Sequences of S. fusiformis were retrieved from the transcriptomes of Delsuc and colleagues 2018 [1], while T. democratica sequences were recovered from our in-house transcriptome database and have been deposited in GenBank under accession numbers PX826397, PX826398, PX833381, and PX833380 for Otx.a, Otx.b, Rar.a, and Rar.b, respectively. For Otx, blastp searches were performed using sp|P32242|OTX1_HUMAN as a query and 1e-70 as a threshold e-value. For Rar, blastp searches were performed using sp|P10276|RARA_HUMAN as a query and 1e−23 as a threshold e-value. Blast searches were performed against the non-redundant protein database (accessed through NCBI, Jan. 2025) for vertebrates, tunicates (with the exception of thaliaceans and styelidae), echinoderms, cephalochordates, hemichordates and a lophotrochozoan (the annelid Platynereis dumerilii). Additional blast searches were performed against the ascidians gene models in ANISEED database (v4.0) and against previously published Stolidobranch transcriptomes ([58], https://octopus.obs-vlfr.fr/public/botryllus/blast_botryllus.php). Sequences were aligned with MAFFT using G-INS-i strategy, then alignments were visually edited to remove ambiguously aligned regions using BioEdit. For Otx, we kept only the region corresponding to the homeodomain. A preliminary phylogenetic tree was constructed using PhyML, with the Q.insect+G+I for Otx and the Q.insect+R model for Rar (automatically selected best-fitting models). Appropriate outgroups were selected based on these trees. Then IQ-TREE 2 was used to build a Maximum Likelihood phylogeny with the best-fit model LG+G4 (for both Otx and Rar alignments) selected by ModelFinder following the Bayesian information criterion and with 10,000 ultrafast bootstrap replicates. The amino-acid alignments are provided in S6 and S7 Data.

Fluorescent WMISH

Primers (see S3 Table) were designed with the Primer3plus website (https://www.primer3plus.com/index.html), avoiding the conserved domains, if possible, then mapped by BLAST on the transcriptome to check for possible off-targets.

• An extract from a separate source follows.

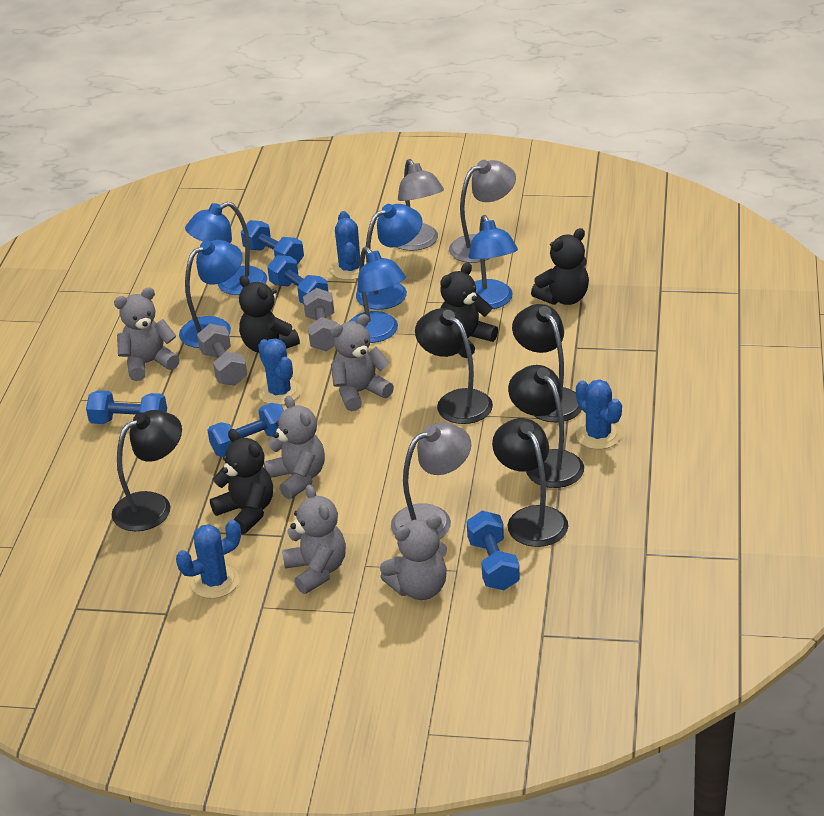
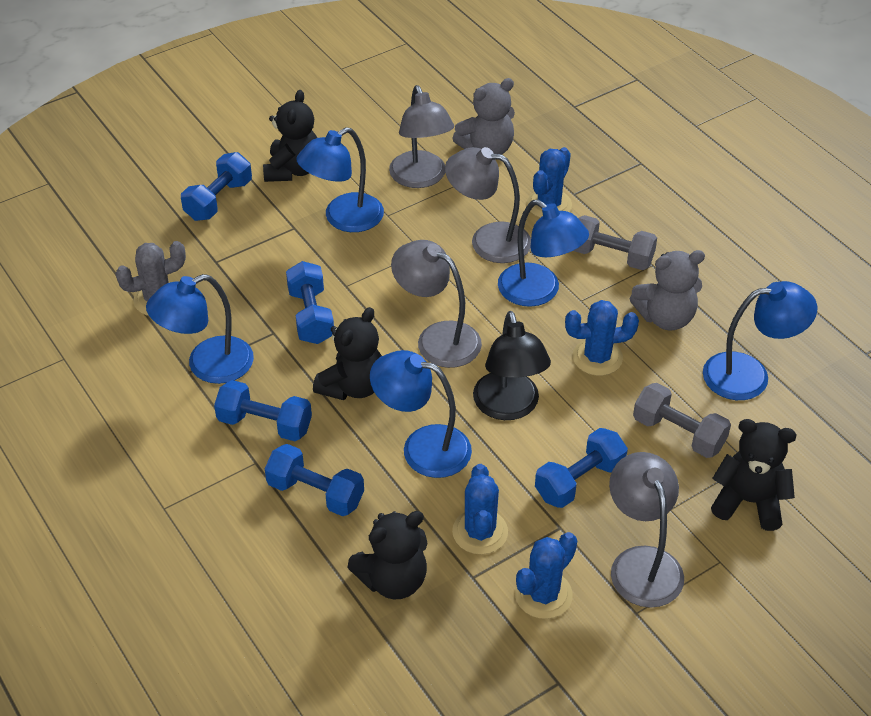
black lamp: [112,410,182,531] [415,308,493,424] [492,418,568,547] [508,365,584,488] [512,304,582,422] = 5 -> [473,311,551,420] = 1
grey cactus: none = 0 -> [115,241,186,316] = 1
grey lamp: [391,422,471,539] [397,159,444,251] [449,160,516,263] = 3 -> [389,85,454,188] [391,240,482,368] [445,147,531,263] [609,452,684,608] = 4
grey teddy bear: [114,287,180,381] [264,396,325,499] [282,484,346,594] [330,314,394,411] [380,515,447,600] = 5 -> [452,78,515,155] [630,250,705,331] = 2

A mix of oozooids and blastozooids at various stages were collected, their gut and testes removed to limit contamination, then snap-frozen in liquid nitrogen. RNA was extracted from the frozen powdered sample with the kit Nucleospin RNA Mini (MACHEREY-NAGEL 740609.50). 0.5–1 µg of RNA was reverse transcribed with Superscript RT (Fisher 10328062). The probes were prepared by PCR with the designed primers and cloned into a pGEM-T Easy vector for selection and amplification. After linearization of the vector, Digoxygenin-labeled probes and sense probes were transcribed using T7 or SP6 RNA polymerases and purified with RNeasy kit (Qiagen 74104).

The WMISH protocol was adapted from Christiaen and colleagues (2009) [57] (performed as described until step 27 antibody washes). All solutions until antibody incubation contain ProtectRNA 1×. After washing with TNT as described, the embryos were then washed thoroughly with 0.5% BSA in PBT and PBS. They were then incubated with an in-house FITC-Tyramide mix for 3 h, counterstained with DAPI, and mounted in Vectashield (Cliniscience H-1000).